El tal Isaac me miró de arriba abajo con escaso entusiasmo y luego intercambió una mirada con Sempere.

– Un escritor nunca es persona de confianza. A ver, ¿le ha explicado Sempere las reglas?

– Sólo que no puedo hablar de lo que vea aquí a nadie.

– Ésa es la primera y más importante. Si no la cumple, yo mismo iré y le retorceré el pescuezo. ¿Se impregna del espíritu general?

– Al cien por cien.

– Pues andando -dijo Isaac, indicándome que pasara al interior.

– Yo me despido ahora, Martín, y los dejo a ustedes. Aquí estará seguro.

Comprendí que Sempere se refería al libro, no a mí. Me abrazó con fuerza y luego se perdió en la noche. Me adentré en el umbral y el tal Isaac tiró de una palanca al dorso del portón. Mil mecanismos anudados en una telaraña de rieles y poleas lo sellaron. Isaac tomó un candil del suelo y lo alzó a la altura de mi rostro.

– Tiene usted mala cara -dictaminó.

– Indigestión -repliqué.

– ¿De qué?

– De realidad.

– Póngase a la cola -atajó.

Avanzamos por un largo corredor en cuyos flancos velados de penumbra se adivinaban frescos y escalinatas de mármol. Nos adentramos por aquel recinto palaciego y al poco se vislumbró al frente la entrada a lo que parecía una gran sala.

– ¿Qué trae usted? -preguntó Isaac.

– Los Pasos del Cielo.
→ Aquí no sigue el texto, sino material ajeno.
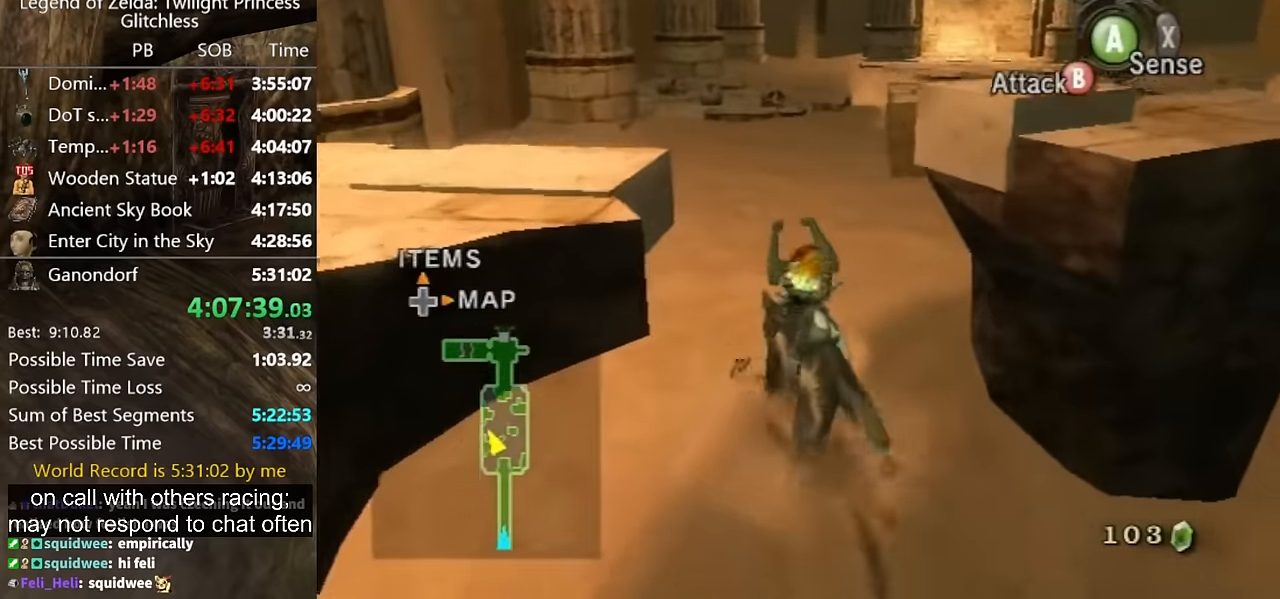
{"buttons": [], "left_stick": "up", "right_stick": "center", "events": [[133, "left_stick", "up"]]}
Una novela.

– Menuda cursilada de título. ¿No será usted el autor?

– Me temo que sí.

Isaac suspiró, negando por lo bajo.

– ¿Y qué más ha escrito?

– La Ciudad de los Malditos, tomos del uno al veintisiete, entre otras cosas.

Isaac se volvió y sonrió, complacido.

– ¿Ignatius B. Samson?

– Que en paz descanse y para servirle a usted.

El enigmático guardián se detuvo entonces y dejó descansar el farol en lo que parecía una balaustrada suspendida frente a una gran bóveda. Levanté la mirada y me quedé mudo. Un colosal laberinto de puentes, pasajes y estantes repletos de cientos de miles de libros se alzaba formando una gigantesca biblioteca de perspectivas imposibles. Una madeja de túneles atravesaba la inmensa estructura que parecía ascender en espiral hacia una gran cúpula de cristal de la que se filtraban cortinas de luz y tiniebla. Pude ver algunas siluetas aisladas que recorrían pasarelas y escalinatas o examinaban con detalle los pasadizos de aquella catedral hecha de libros y palabras. No podía dar crédito a mis ojos y miré a Isaac Monfort, atónito. Sonreía como zorro viejo que saborea su truco favorito.

– Ignatius B. Samson, bien venido al Cementerio de los Libros Olvidados.

Seguí al guardián hasta la base de la gran nave que albergaba el laberinto. El suelo que pisábamos estaba remendado de losas y lápidas, con inscripciones funerarias, cruces y rostros diluidos en la piedra. El guardián se detuvo y deslizó el farol de gas sobre algunas de las piezas de aquel macabro rompecabezas para mi deleite.